2 Il moltiplicatore (ovvero l’effetto sull’economia) della spesa militare non è così alto come alcuni credono. L’impatto economico positivo di questi aumenti di spesa dipende dalla composizione della spesa stessa e dal grado di attivazione della domanda interna ma, secondo le recenti proiezioni dell’Upb, un euro speso sull’incremento della spesa per la difesa produce un ritorno inferiore a quell’euro iniziale.
3 In ogni caso, una quota significativa dell’aumento di spesa sarà dirottata negli Usa piuttosto che in Europa: secondo alcune stime, almeno il 50% dell’aumento di spesa si tradurrà in un incremento delle importazioni dagli Stati Uniti, limitando ulteriormente le ricadute economiche sull’Europa.

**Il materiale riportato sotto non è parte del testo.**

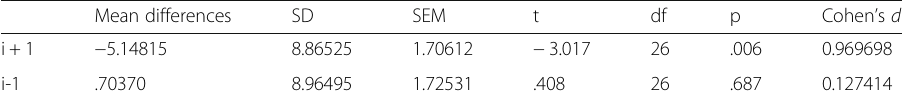
Table 10 Paired samples t-tests of both groups (MRQ before and after treatment) Mean differences SD SEM t df p Cohen ’ s d i + 1 − 5.14815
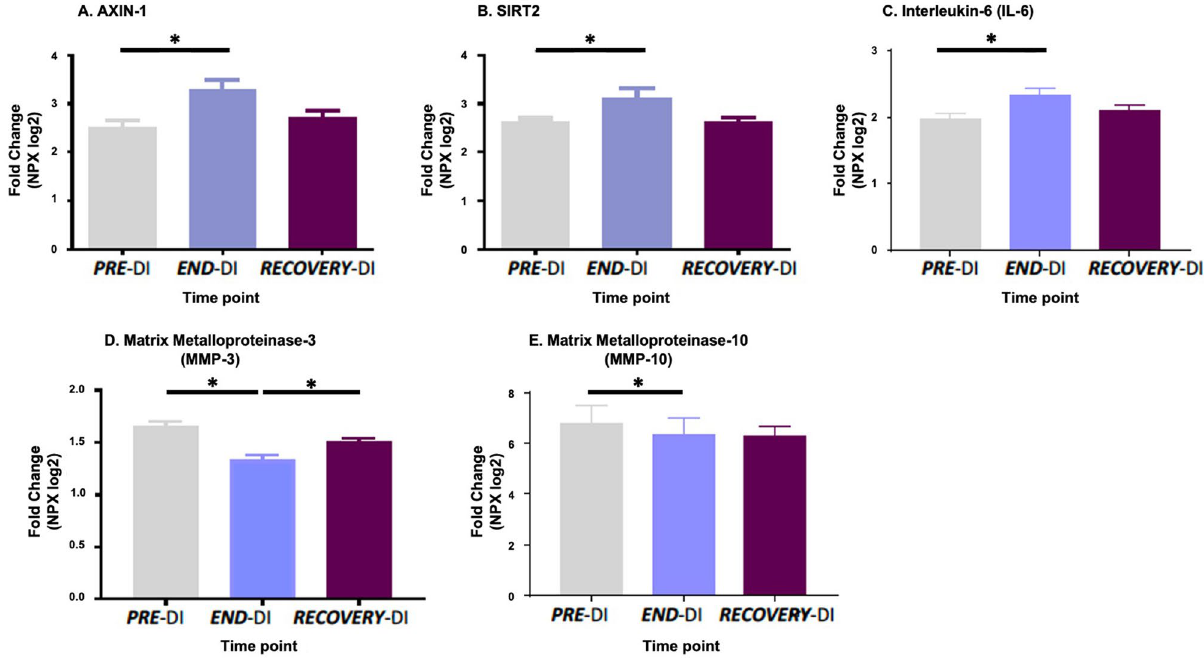
Figure 5. Effect of dry immersion on inflammatory protein biomarkers. All data are expressed mean ± SEM. ( A ) Axin1, ( B ) SIRT2, ( C ) Interleukin-6, ( D ) Matrix metalloproteinase-3 and ( E ) Matrix metalloproteinase 10. Axin1 and MMP-3 were specific to INF panel while Il-6, SIRT2 and MMP-10 were also found on the CVD panel. * P < 0.05, Paired samples t-test and repeated measures ANOVA (adjusted for age, BMI and VO 2 ; n = 12 biological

4 Il paradosso è che numerosi studi dimostrano che la svolta – nell’ottica di chi sostiene la necessità di un riarmo dell’Europa – sarebbe la creazione di un esercito europeo, visto che attualmente ogni singolo paese è dotato di propri armi, mezzi e competenze, generando un abnorme spreco di risorse e duplicazioni varie. Ecco allora che, ancora prima di pensare a un aumento della spesa militare, il primo passaggio sarebbe quello di efficientare la spesa stessa, cominciando a progettare un esercito comune e una politica estera comune. L’Europa sarebbe indubbiamente più forte se potesse contare su un esercito comune, dotato delle medesime armi e degli stessi mezzi. Ad oggi, tutto questo appare un’utopia, anche perché gli Stati Uniti, a cominciare da ben prima di Trump, hanno sempre avversato la creazione dei cosiddetti ‘Stati Uniti d’Europa’, che a quel punto diventerebbero agli occhi di Washington potenzialmente troppo ‘concorrenziali’. Eppure, sarebbe una strada percorribile, magari attraversandola per fasi graduali, se solo ci fosse la volontà politica a livello comunitario.

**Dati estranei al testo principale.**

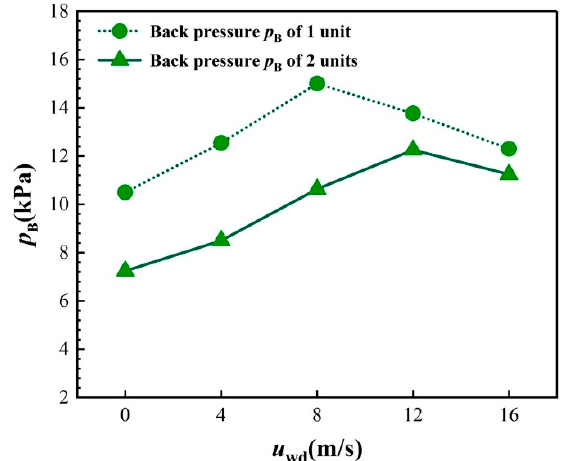
Figure 20. Water outlet temperatures of ACHE in the cases of 2 units and 1 unit under typical crosswind speeds.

5 Ci sarebbe poi un altro aspetto da considerare. L’industria militare, oltre ad essere particolarmente energivora, richiede ingenti quantità di terre rare. Che l’Europa non ha. Su questo, cosa è emerso dal vertice Nato? Nulla. In compenso, le terre rare del paese prossimo all’Ue che ne detiene in una certa quantità, ovvero l’Ucraina, sono state spartite principalmente tra Usa e Russia.

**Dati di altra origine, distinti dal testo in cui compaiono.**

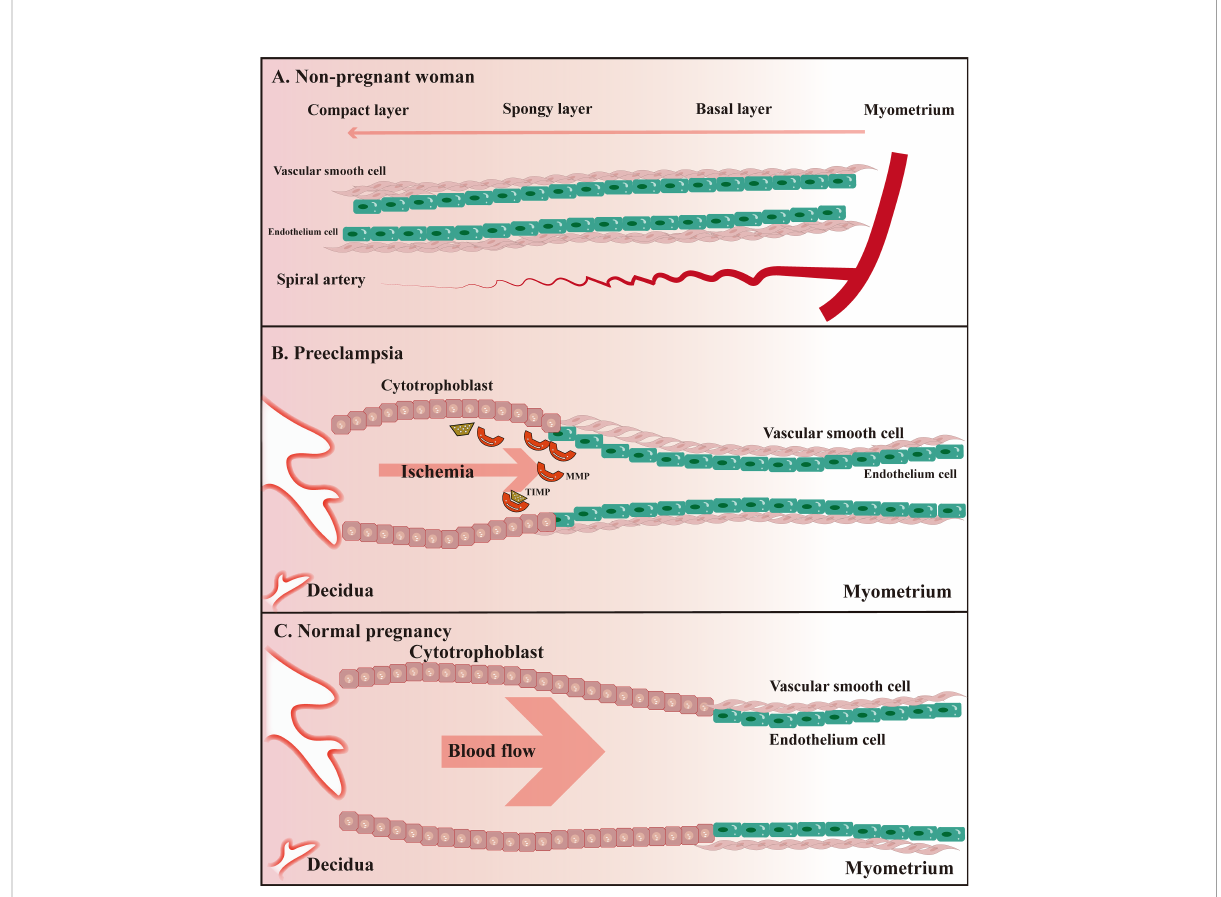
FIGURE 2 Schematic diagram of uterine spiral artery remodeling in non-pregnant women, PE, and normal pregnant women. (A) The uterine spiral arteries extend into the functional layer of the endometrium, of which the lumen diameter changes periodically under the in fl uence of ovarian hormone levels; (B) Remodeling of the uterine spiral arteries is insuf fi cient compared to normal pregnant women; (C) Physiological remodeling of the uterine spiral arteries is witnessed with the thickened spiral arteriole, enlarged lumen, and increased blood fl ow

In estrema sintesi, l’Europa sta consapevolmente andando nella direzione sbagliata, aumentando la spesa militare su base nazionale (anziché europea) piuttosto che razionalizzare e rendere più efficiente quella esistente; così facendo il Vecchio Continente rischia, tra l’altro, di mettere definitivamente in crisi i propri sistemi di welfare state, che poi rappresentano uno dei principali elementi di distinzione tra l’Europa e il resto del mondo. Ma ancora per quanto? Il che ci riporta alla tesi iniziale: il vertice de L’Aia è stato un successo? Se l’obiettivo era gongolare Trump, allora sì, è stato un successo.